A gene fusion refers to a genetic event where two previously separated genes on the genome are formed as a hybrid gene by rearrangement, such as translocation. The most well-known fusion gene is the Philadelphia chromosome, which involves reciprocal translocation between chromosome 9 and chromosome 22, which is specifically designated t(9;22)(q34;q11). This results in an ABL-BCR fusion gene, a hybrid gene formed by two separate genes, ABL1 and BCR. ABL-BCR gene fusion is frequently observed in chronic myelogenous leukemia (CML), and leads to the development of drug Gleevac in the late 1990’s and early 2000’s, as one of the first targeted cancer therapies.
Since then, fusion genes have been haunted by scientists and their roles to diseases investigated. If two genes are fused, they act as one gene. Therefore, they are likely to be co-expressed (GE-GE interaction), co-copy-number-changed (CN-CN interaction), or co-methylated (ME-ME interaction). Since Zodiac provides information on all three types of interactions for any pairs of genes, it could lead to discoveries of novel gene fusions. Indeed, we have identified many and below is one example.
Zodiac shows significant positive edges between gene expressions (see figure below), copy numbers, and methylations of ESR1 and CCDC170.

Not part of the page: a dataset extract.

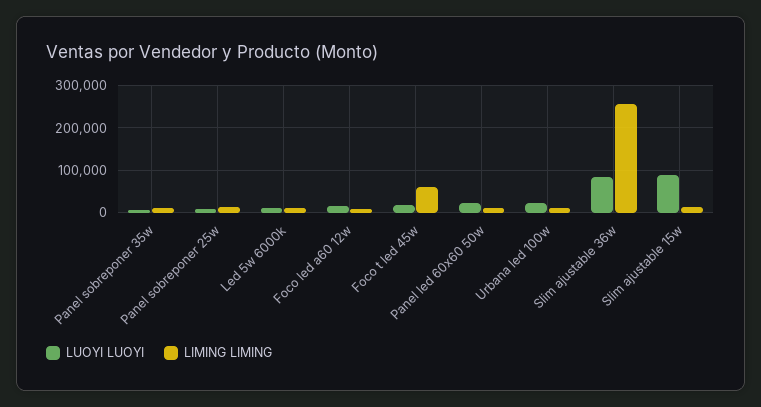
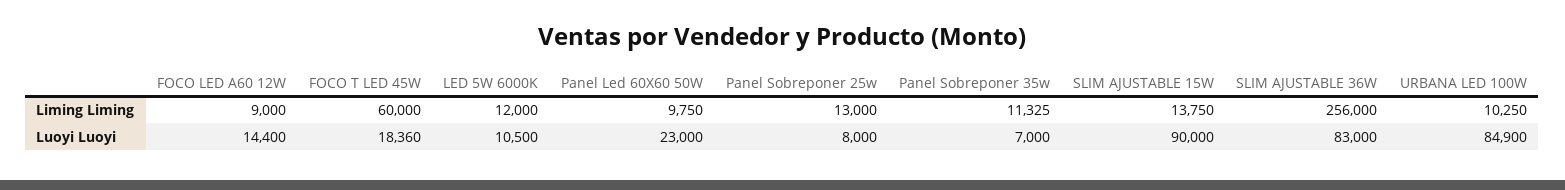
LUOYI LUOYI, Urbana led 100w: 20000 -> 84900

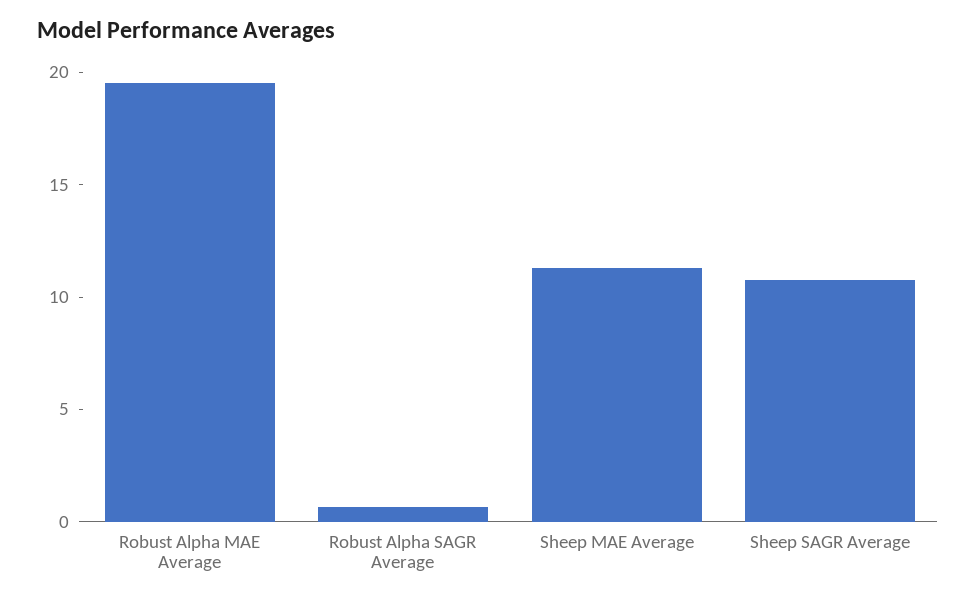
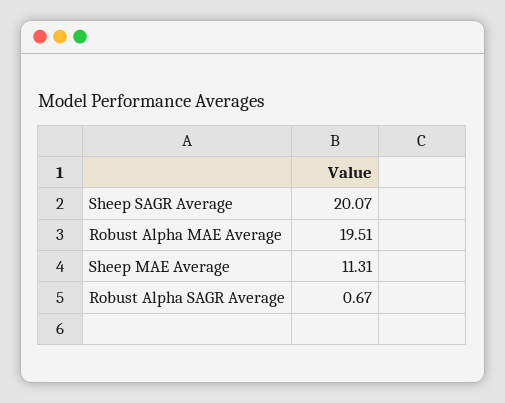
Sheep SAGR Average: 11 -> 20.07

A recent study published in Nature Communications (Veeraraghavan et al., 2014) identifies recurrent rearrangements between the oestrogen receptor gene ESR1 and its neighbour CCDC170, which are enriched in the more aggressive and endocrine-resistant luminal B tumours. This fusion encodes amino-terminally truncated CCDC170 proteins (CCDC170), which in ER+ breast cancer cells leads to markedly increased cell motility and anchorage-independent growth, reduced endocrine sensitivity and enhanced xenograft tumour formation. Mechanistic studies suggest that CCDC170 engages Gab1 signalosome to potentiate growth factor signalling and enhance cell motility.
As to the famous ABL-BCR gene fusion, well, Zodiac also shows that the two genes have positive GE-GE and ME-ME edges, but with no CN-CN edge. This is only weak evidence supporting potential gene fusion events. Recall that Zodiac is based on analysis of 1,400+ samples across 11 cancer types in TCGA that do not include CML, and that ABL-BCR gene fusion is frequently seen in CML, this lack of evidence might not be a surprise.
In summary, looking for co-occurrence of GE-GE, CN-CN, ME-ME edges between a pair of genes in Zodiac might reveal novel gene fusion candidates in cancer.